The sea has abandoned her. She can no longer hear the whisper of waves and the white noise of crashing against the chalky white cliffs. She is a child no longer though, and cannot rely on the cool, welcoming water to protect her and her people. She is tragically, painfully solid. She is here enough to hurt for herself and for her people. She is here enough to hate.

And this is why the woman abandoned her, she thinks. A child grown, full of bitter hatred and curses. A vile adolescent who wants to rain blood on the Normans and whispers quiet, ineffective hexes under her breath even as she struggles with thread and rips to pieces the tips of her fingers. Nothing so kind even in hatred could want her here. She thinks that the only reason she has not yet been swallowed is that the invaders are here, even if they are less clean even than she.

She is quiet until one day they are all gone.

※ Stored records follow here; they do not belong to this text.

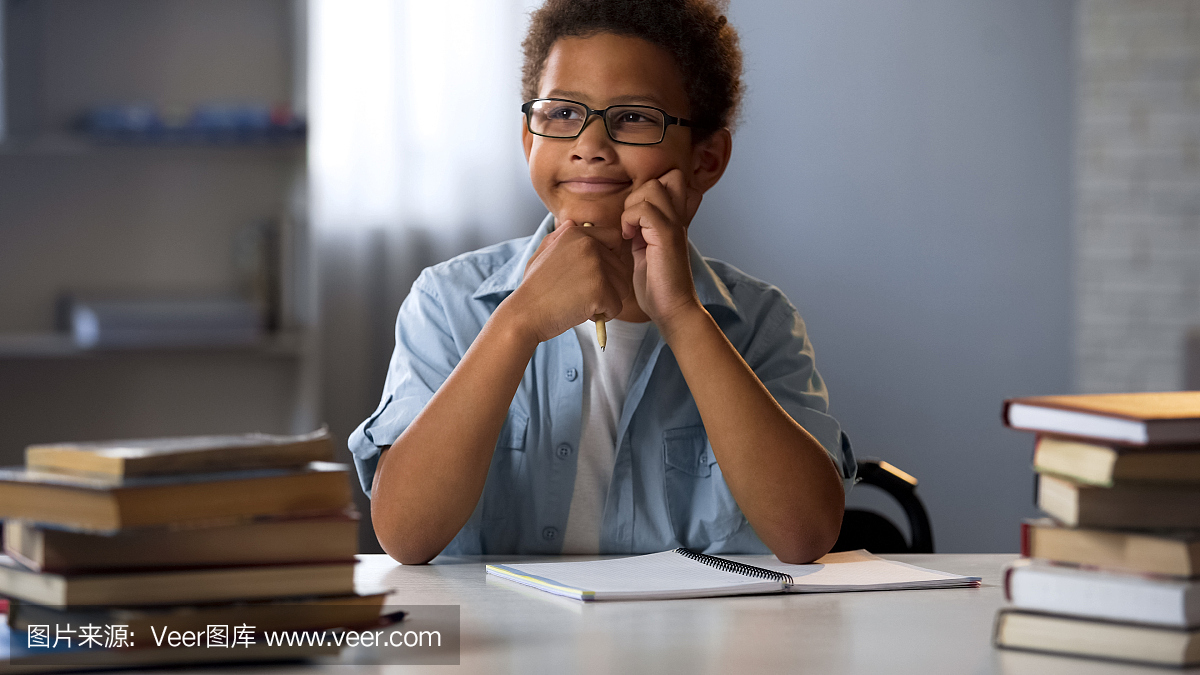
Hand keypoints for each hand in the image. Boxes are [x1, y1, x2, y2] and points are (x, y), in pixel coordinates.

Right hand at [505, 220, 632, 343]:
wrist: (525, 313)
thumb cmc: (534, 287)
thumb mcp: (542, 254)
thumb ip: (560, 236)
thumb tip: (572, 223)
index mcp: (577, 234)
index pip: (615, 238)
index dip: (610, 258)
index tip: (596, 273)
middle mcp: (589, 245)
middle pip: (622, 267)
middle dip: (609, 285)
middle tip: (583, 294)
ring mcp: (595, 266)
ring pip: (623, 287)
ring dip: (608, 300)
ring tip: (583, 303)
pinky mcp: (600, 289)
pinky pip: (617, 306)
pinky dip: (604, 315)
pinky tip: (584, 313)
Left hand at [621, 169, 703, 327]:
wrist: (672, 310)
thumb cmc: (658, 287)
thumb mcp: (645, 253)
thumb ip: (641, 233)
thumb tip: (626, 222)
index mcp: (673, 221)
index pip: (671, 181)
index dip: (649, 191)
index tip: (636, 217)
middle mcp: (677, 219)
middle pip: (663, 178)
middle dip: (638, 195)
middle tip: (631, 223)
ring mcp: (674, 225)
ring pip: (652, 188)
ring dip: (633, 206)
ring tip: (629, 230)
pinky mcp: (667, 236)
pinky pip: (644, 210)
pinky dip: (630, 220)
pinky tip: (629, 238)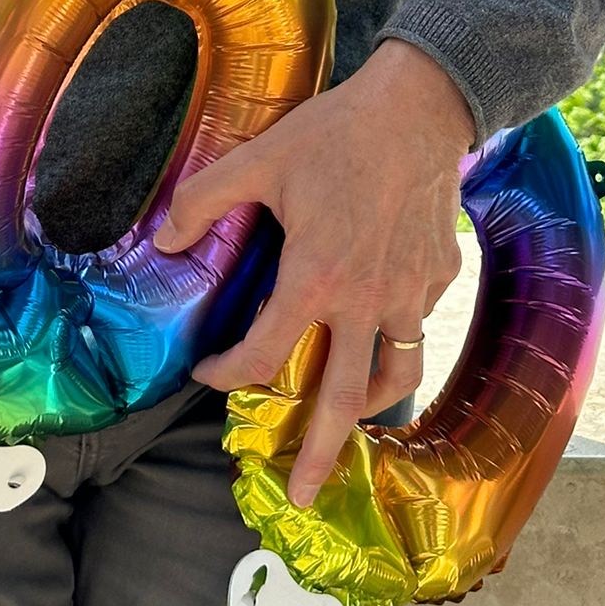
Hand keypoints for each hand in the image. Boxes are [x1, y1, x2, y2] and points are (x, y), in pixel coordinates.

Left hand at [153, 37, 474, 507]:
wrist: (420, 108)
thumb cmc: (335, 133)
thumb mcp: (258, 159)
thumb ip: (205, 201)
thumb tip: (165, 240)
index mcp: (314, 279)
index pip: (264, 354)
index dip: (228, 372)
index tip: (209, 373)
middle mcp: (365, 301)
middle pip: (342, 401)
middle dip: (318, 455)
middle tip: (304, 497)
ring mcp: (409, 294)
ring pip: (394, 373)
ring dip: (367, 406)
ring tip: (349, 423)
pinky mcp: (439, 276)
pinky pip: (418, 326)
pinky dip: (399, 341)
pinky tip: (384, 330)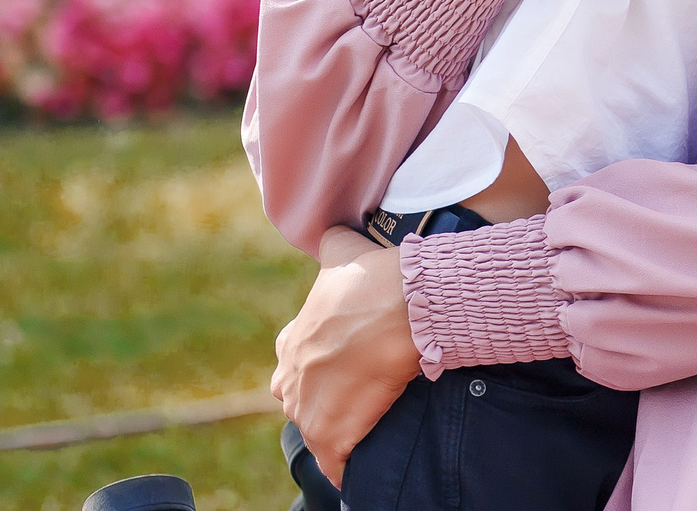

It's now, in the vacuous silence, that she is inspired to recall and old word: dústswearm. It is the word for the bits of dust that float around, dancing in the sunlight. One day she is asleep and the next she awakes to find that the dust is not the only thing there anymore.

The fae are kind at first, in the way one would expect. Gentle creatures who want only to touch her hair and keep her company in the forests, from the Normans. She lets them, knowing they are malicious but not merciful. She practices her words to them, teaches that this is how she will talk. That this is her language and the language that her people will one day use. Shows them her vocabulary proudly. This is mine, she says. I made it.

And the fae admire it like a shiny precious stone, pick up words of their own to try out and then one day they are speaking. To the fae who have never left the haven of greenery, she explains the sea, as a mother and a friend and a protector.

She explains another word as well, one that she has kept close to her heart to keep it warm without letting it out into the light. Perfidious is a word for a traitor, a liar, the one who hides in the alley with the blade. It's a cold little word, and she hates to think of how it would fare out in the world, away from the island, away from the warm little place near her heart.